• _SOURCE INFORMATION_
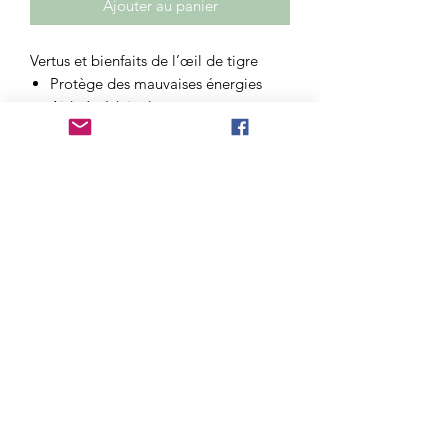
Ajouter au panier
Vertus et bienfaits de l’œil de tigre
Protège des mauvaises énergies
Aide à réduire le stress
Favorise les idées positives
Contribue à la détente de l’esprit et
du corps
Soulage les douleurs articulaires
Limite les problèmes respiratoires
Favorise une meilleure digestion
Vendu sans cordon disponible dans la
boutique
taille:30mn
AVERTISSEMENT
Attention l’utilisation de ces pierres
pour leur vertu et leur pouvoir est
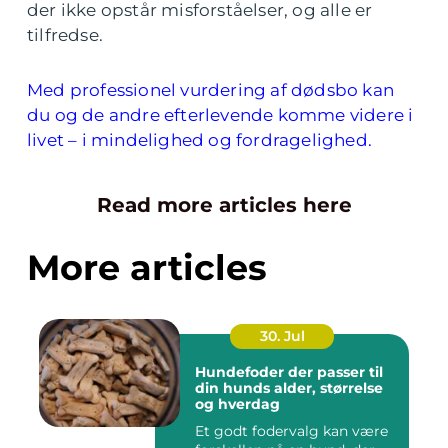
der ikke opstår misforståelser, og alle er
tilfredse.
Med professionel vurdering af dødsbo kan
du og de andre efterlevende komme videre i
livet – i mindelighed og fordragelighed.
Read more articles here
More articles
30. Jul
Hundefoder der passer til
din hunds alder, størrelse
og hverdag
Et godt fodervalg kan være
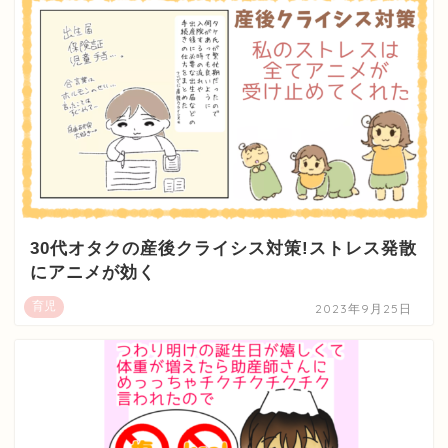
30代オタクの産後クライシス対策!ストレス発散
にアニメが効く
育児
2023年9月25日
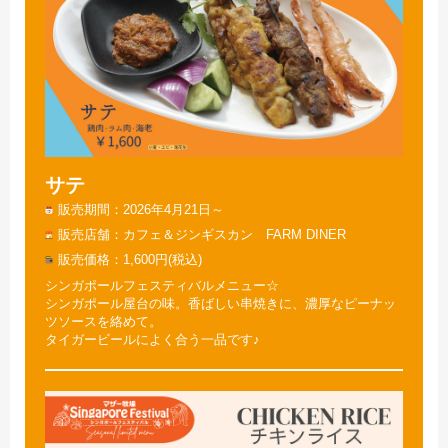
サテ
販売期間
2026年4月21日～
販売店舗
カフェ＆ジンギスカン FARM DINER
販売価格
1,600円(税込)
シンガポールフェスティバルメニュー☆
シンガポール屋台の味。香ばしい串焼きに、濃厚なピーナッ
ツソースを絡めて。
タイガービールによく合う一品です♪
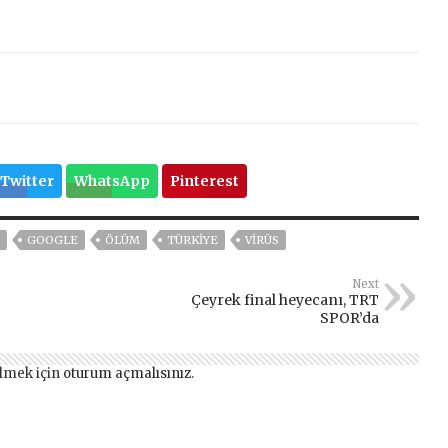
Twitter
WhatsApp
Pinterest
GOOGLE
ÖLÜM
TÜRKİYE
VIRÜS
Next
Çeyrek final heyecanı, TRT
SPOR’da
lmek için
oturum açmalısınız
.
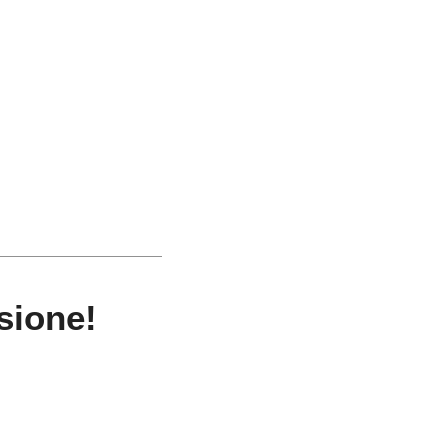
sione!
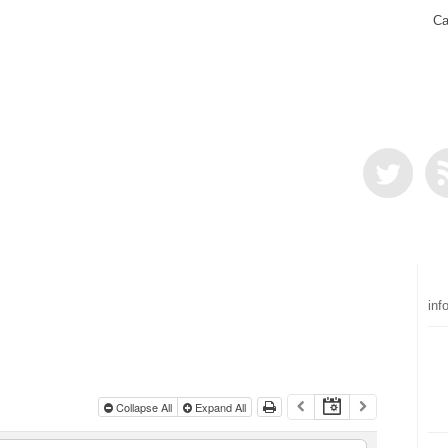
Ca
inf
Collapse All
Expand All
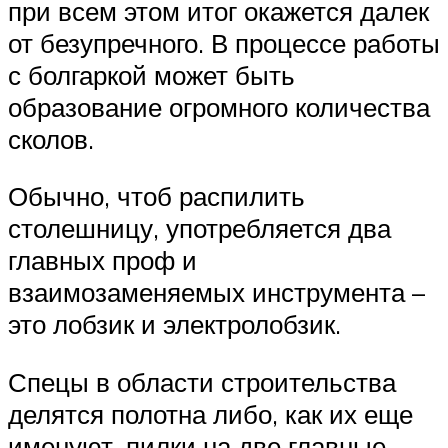
при всем этом итог окажется далек
от безупречного. В процессе работы
с болгаркой может быть
образование огромного количества
сколов.
Обычно, чтоб распилить
столешницу, употребляется два
главных проф и
взаимозаменяемых инструмента –
это лобзик и электролобзик.
Спецы в области строительства
делятся полотна либо, как их еще
именуют, пилки на две главные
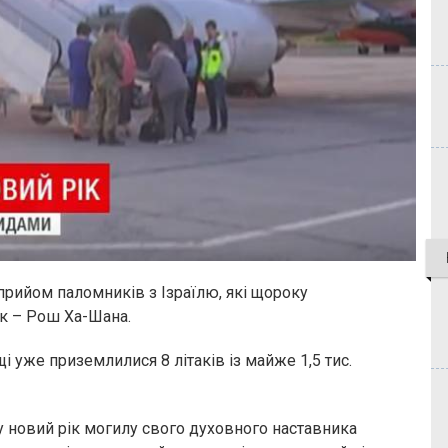
прийом паломників з Ізраїлю, які щороку
к – Рош Ха-Шана.
і уже приземлилися 8 літаків із майже 1,5 тис.
у новий рік могилу свого духовного наставника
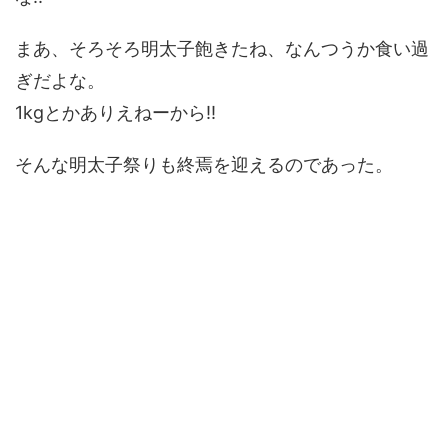
まあ、そろそろ明太子飽きたね、なんつうか食い過
ぎだよな。
1kgとかありえねーから!!
そんな明太子祭りも終焉を迎えるのであった。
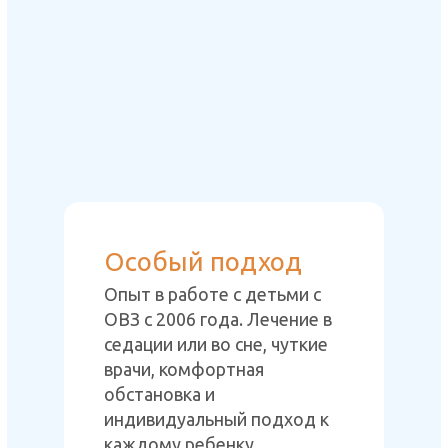
Особый подход
Опыт в работе с детьми с
ОВЗ с 2006 года. Лечение в
седации или во сне, чуткие
врачи, комфортная
обстановка и
индивидуальный подход к
каждому ребенку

• _YOUR GOAL_
All of the records must come back exactly as they stand, minus every picture.

• _WRITTEN SOLUTION_
Ajouter au panier
Vertus et bienfaits de l’œil de tigre
Protège des mauvaises énergies
Aide à réduire le stress
Favorise les idées positives
Contribue à la détente de l’esprit et
du corps
Soulage les douleurs articulaires
Limite les problèmes respiratoires
Favorise une meilleure digestion
Vendu sans cordon disponible dans la
boutique
taille:30mn
AVERTISSEMENT
Attention l’utilisation de ces pierres
pour leur vertu et leur pouvoir est
der ikke opstår misforståelser, og alle er
tilfredse.
Med professionel vurdering af dødsbo kan
du og de andre efterlevende komme videre i
livet – i mindelighed og fordragelighed.
Read more articles here
More articles
30. Jul
Hundefoder der passer til
din hunds alder, størrelse
og hverdag
Et godt fodervalg kan være
30代オタクの産後クライシス対策!ストレス発散
にアニメが効く
育児
2023年9月25日
サテ
販売期間
2026年4月21日～
販売店舗
カフェ＆ジンギスカン FARM DINER
販売価格
1,600円(税込)
シンガポールフェスティバルメニュー☆
シンガポール屋台の味。香ばしい串焼きに、濃厚なピーナッ
ツソースを絡めて。
タイガービールによく合う一品です♪
Twitter
WhatsApp
Pinterest
GOOGLE
ÖLÜM
TÜRKİYE
VIRÜS
Next
Çeyrek final heyecanı, TRT
SPOR’da
lmek için
oturum açmalısınız
.
sione!
Ca
inf
Collapse All
Expand All
при всем этом итог окажется далек
от безупречного. В процессе работы
с болгаркой может быть
образование огромного количества
сколов.
Обычно, чтоб распилить
столешницу, употребляется два
главных проф и
взаимозаменяемых инструмента –
это лобзик и электролобзик.
Спецы в области строительства
делятся полотна либо, как их еще
именуют, пилки на две главные
прийом паломників з Ізраїлю, які щороку
к – Рош Ха-Шана.
і уже приземлилися 8 літаків із майже 1,5 тис.
у новий рік могилу свого духовного наставника
まあ、そろそろ明太子飽きたね、なんつうか食い過
ぎだよな。
1kgとかありえねーから!!
そんな明太子祭りも終焉を迎えるのであった。
Особый подход
Опыт в работе с детьми с
ОВЗ с 2006 года. Лечение в
седации или во сне, чуткие
врачи, комфортная
обстановка и
индивидуальный подход к
каждому ребенку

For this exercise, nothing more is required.